Ireland-based renewable energy developer Stream BioEnergy has commenced construction in Northern Ireland on a new biogas plant that will process large volumes of chicken litter.

The plant, to be located just outside the town of Ballymena, will generate 3MW of renewable electricity from up to 40,000 tonnes of chicken litter each year, enough to 4,000 homes.

The capital cost of the plant will be approximately £20 million (€25.8m), financed partially by funds managed by Foresight Group and Invest Northern Ireland.

Xergi, a specialist supplier of large scale biogas plants, will deliver the plant and will also be a shareholder in the project.

”The plant will convert the chicken litter into biogas, which will be used to produce green electricity. At the same time the nutrients become an environmentally friendly fertiliser that can replace chemical fertiliser for farmers,” said CEO Jørgen Ballermann from Xergi.

One of the intentions of the project is to handle chicken litter in a way that protects the environment and improves on the traditional practice of spreading the litter untreated on land.

”Nutrients such as phosphorus and nitrogen are easily absorbed by the plants in the field, once the litter has been through the biogas process.
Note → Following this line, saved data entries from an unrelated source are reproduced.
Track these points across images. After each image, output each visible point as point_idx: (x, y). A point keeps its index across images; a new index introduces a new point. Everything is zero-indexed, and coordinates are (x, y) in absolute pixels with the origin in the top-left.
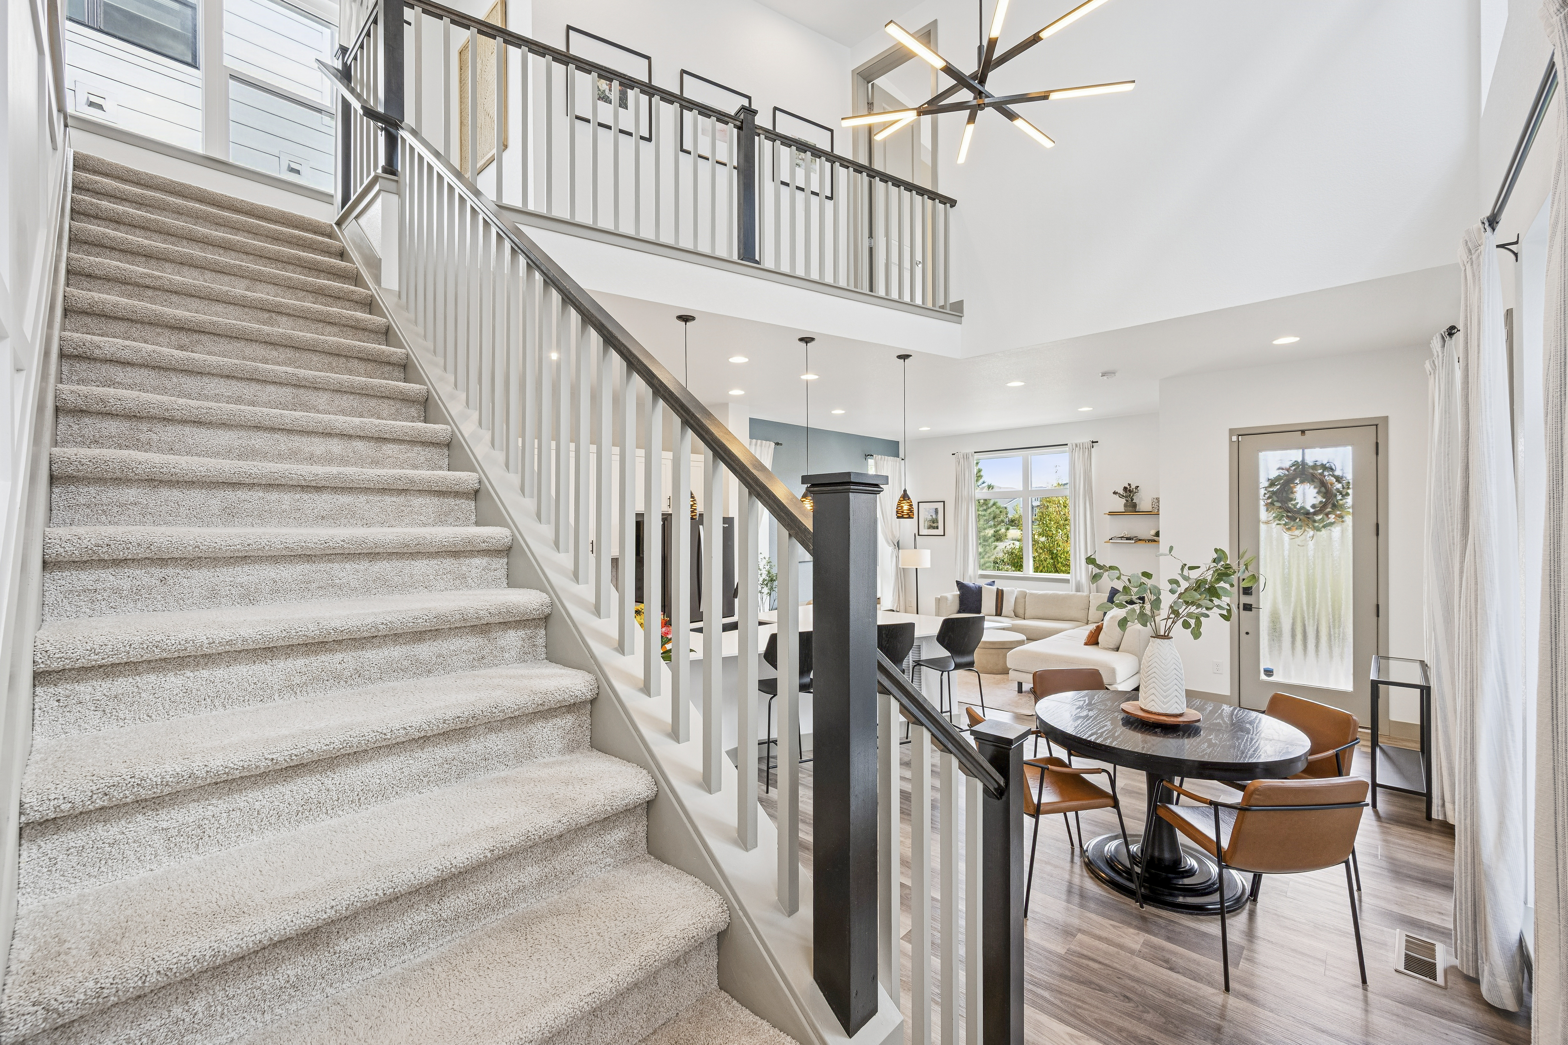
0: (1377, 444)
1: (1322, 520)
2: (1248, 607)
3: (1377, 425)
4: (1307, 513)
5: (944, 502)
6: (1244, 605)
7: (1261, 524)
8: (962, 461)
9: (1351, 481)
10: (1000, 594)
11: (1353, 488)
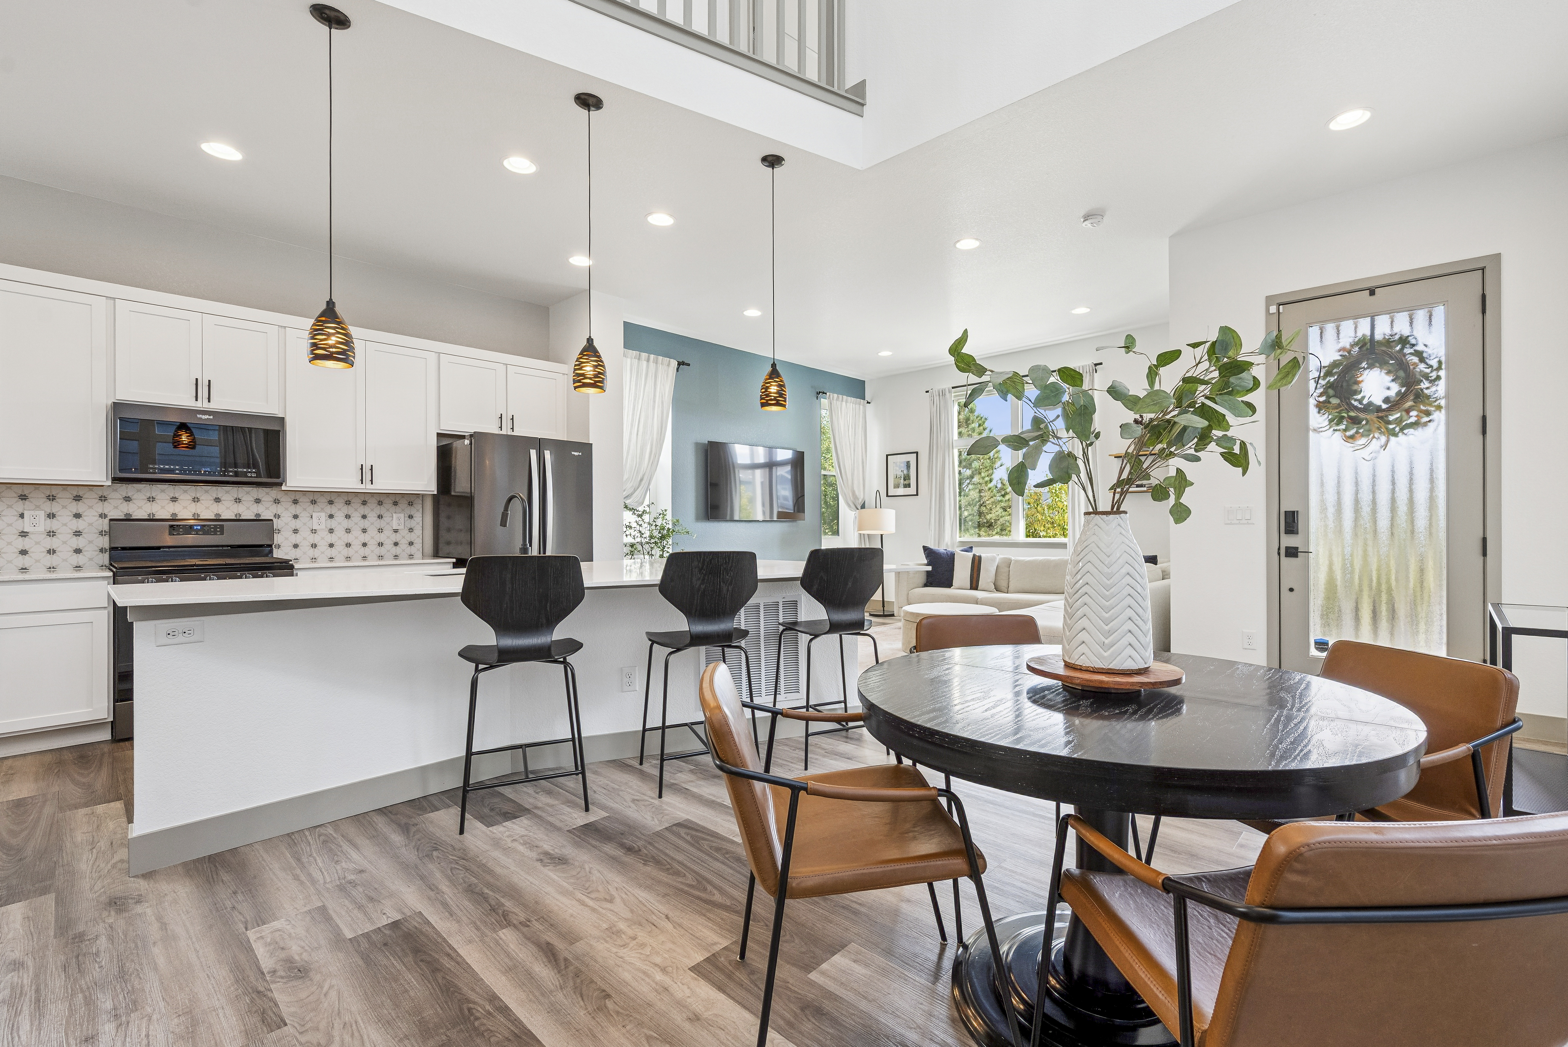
0: (1484, 297)
1: (1399, 421)
2: (1292, 552)
3: (1483, 269)
4: (1379, 409)
5: (917, 453)
6: (1287, 548)
7: (1311, 433)
8: (936, 398)
9: (1443, 359)
10: (977, 561)
11: (1447, 369)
This minimises the risk of the nutrients washing out from the fields into watercourses and causing an adverse impact on the environment which is happening at the moment,” explained Ballermann.
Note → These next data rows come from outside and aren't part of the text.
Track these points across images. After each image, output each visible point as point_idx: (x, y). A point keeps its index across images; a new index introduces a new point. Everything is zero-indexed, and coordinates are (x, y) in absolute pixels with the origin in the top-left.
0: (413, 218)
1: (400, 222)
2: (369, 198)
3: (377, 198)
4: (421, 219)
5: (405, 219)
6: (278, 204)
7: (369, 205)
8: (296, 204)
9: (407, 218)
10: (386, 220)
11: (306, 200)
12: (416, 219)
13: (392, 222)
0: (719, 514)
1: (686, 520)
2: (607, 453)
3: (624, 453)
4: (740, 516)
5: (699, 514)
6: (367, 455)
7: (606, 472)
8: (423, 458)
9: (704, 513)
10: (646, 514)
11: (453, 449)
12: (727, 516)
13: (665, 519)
Due to the specific combination of nutrients in chicken litter, it has until now been necessary to keep the amount of chicken litter processed in biogas plants at a low level and mixed with other feedstock types.
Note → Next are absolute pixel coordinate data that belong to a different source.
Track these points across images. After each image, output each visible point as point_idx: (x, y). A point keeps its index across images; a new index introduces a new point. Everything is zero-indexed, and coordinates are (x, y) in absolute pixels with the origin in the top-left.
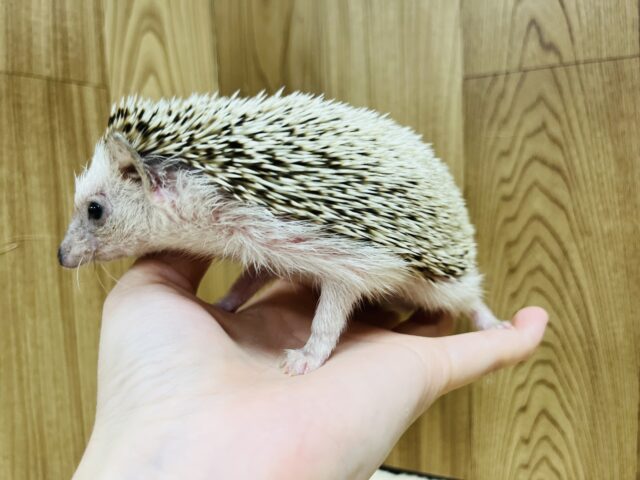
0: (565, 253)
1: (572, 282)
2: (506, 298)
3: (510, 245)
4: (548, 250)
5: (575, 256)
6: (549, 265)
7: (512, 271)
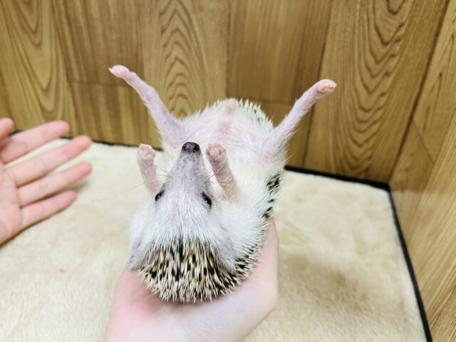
0: (190, 21)
1: (194, 40)
2: (161, 46)
3: (161, 14)
4: (182, 19)
5: (195, 23)
6: (183, 29)
7: (163, 31)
However, Xergi has created a process that makes it possible to run biogas plants fully on chicken litter as the only input feedstock.

”Our new process combines knowhow and technology that has been developed over the last decade and it will provide a significant opportunity for the poultry industry not just in Northern Ireland but throughout the world,” Ballermann said.

The plant is due to become fully operational by early 2018.